> _EXERCISE_: Retype the data that follows, keeping every character the same.

> _PROVIDED INFORMATION_:
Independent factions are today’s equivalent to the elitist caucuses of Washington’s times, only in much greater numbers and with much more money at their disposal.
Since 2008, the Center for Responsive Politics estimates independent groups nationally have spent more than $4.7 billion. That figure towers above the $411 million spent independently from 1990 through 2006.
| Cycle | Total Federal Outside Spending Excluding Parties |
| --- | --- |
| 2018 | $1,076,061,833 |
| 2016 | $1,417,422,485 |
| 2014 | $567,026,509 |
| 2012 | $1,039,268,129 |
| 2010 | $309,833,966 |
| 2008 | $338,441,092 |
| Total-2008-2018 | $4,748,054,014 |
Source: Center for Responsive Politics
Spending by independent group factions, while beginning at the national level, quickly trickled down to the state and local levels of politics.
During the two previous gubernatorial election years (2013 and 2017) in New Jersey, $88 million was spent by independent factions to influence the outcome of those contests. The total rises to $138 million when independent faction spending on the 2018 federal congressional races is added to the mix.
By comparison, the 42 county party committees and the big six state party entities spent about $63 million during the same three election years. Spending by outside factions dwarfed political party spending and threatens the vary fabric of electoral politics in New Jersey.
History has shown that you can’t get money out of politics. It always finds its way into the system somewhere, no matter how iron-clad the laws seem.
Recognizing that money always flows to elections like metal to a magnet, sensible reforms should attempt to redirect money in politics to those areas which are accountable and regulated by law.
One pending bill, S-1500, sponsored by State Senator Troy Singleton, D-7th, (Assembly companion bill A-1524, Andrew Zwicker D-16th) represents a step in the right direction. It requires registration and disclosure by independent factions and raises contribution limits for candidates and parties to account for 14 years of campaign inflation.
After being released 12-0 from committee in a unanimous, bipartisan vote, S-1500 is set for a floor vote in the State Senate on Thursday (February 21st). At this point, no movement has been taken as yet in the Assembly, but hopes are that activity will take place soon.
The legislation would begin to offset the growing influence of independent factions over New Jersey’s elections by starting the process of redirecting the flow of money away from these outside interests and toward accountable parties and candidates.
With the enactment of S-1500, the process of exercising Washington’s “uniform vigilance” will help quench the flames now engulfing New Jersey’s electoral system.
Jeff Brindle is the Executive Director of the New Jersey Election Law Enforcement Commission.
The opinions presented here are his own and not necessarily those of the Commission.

> _ANSWER_:
Independent factions are today’s equivalent to the elitist caucuses of Washington’s times, only in much greater numbers and with much more money at their disposal.
Since 2008, the Center for Responsive Politics estimates independent groups nationally have spent more than $4.7 billion. That figure towers above the $411 million spent independently from 1990 through 2006.
| Cycle | Total Federal Outside Spending Excluding Parties |
| --- | --- |
| 2018 | $1,076,061,833 |
| 2016 | $1,417,422,485 |
| 2014 | $567,026,509 |
| 2012 | $1,039,268,129 |
| 2010 | $309,833,966 |
| 2008 | $338,441,092 |
| Total-2008-2018 | $4,748,054,014 |
Source: Center for Responsive Politics
Spending by independent group factions, while beginning at the national level, quickly trickled down to the state and local levels of politics.
During the two previous gubernatorial election years (2013 and 2017) in New Jersey, $88 million was spent by independent factions to influence the outcome of those contests. The total rises to $138 million when independent faction spending on the 2018 federal congressional races is added to the mix.
By comparison, the 42 county party committees and the big six state party entities spent about $63 million during the same three election years. Spending by outside factions dwarfed political party spending and threatens the vary fabric of electoral politics in New Jersey.
History has shown that you can’t get money out of politics. It always finds its way into the system somewhere, no matter how iron-clad the laws seem.
Recognizing that money always flows to elections like metal to a magnet, sensible reforms should attempt to redirect money in politics to those areas which are accountable and regulated by law.
One pending bill, S-1500, sponsored by State Senator Troy Singleton, D-7th, (Assembly companion bill A-1524, Andrew Zwicker D-16th) represents a step in the right direction. It requires registration and disclosure by independent factions and raises contribution limits for candidates and parties to account for 14 years of campaign inflation.
After being released 12-0 from committee in a unanimous, bipartisan vote, S-1500 is set for a floor vote in the State Senate on Thursday (February 21st). At this point, no movement has been taken as yet in the Assembly, but hopes are that activity will take place soon.
The legislation would begin to offset the growing influence of independent factions over New Jersey’s elections by starting the process of redirecting the flow of money away from these outside interests and toward accountable parties and candidates.
With the enactment of S-1500, the process of exercising Washington’s “uniform vigilance” will help quench the flames now engulfing New Jersey’s electoral system.
Jeff Brindle is the Executive Director of the New Jersey Election Law Enforcement Commission.
The opinions presented here are his own and not necessarily those of the Commission.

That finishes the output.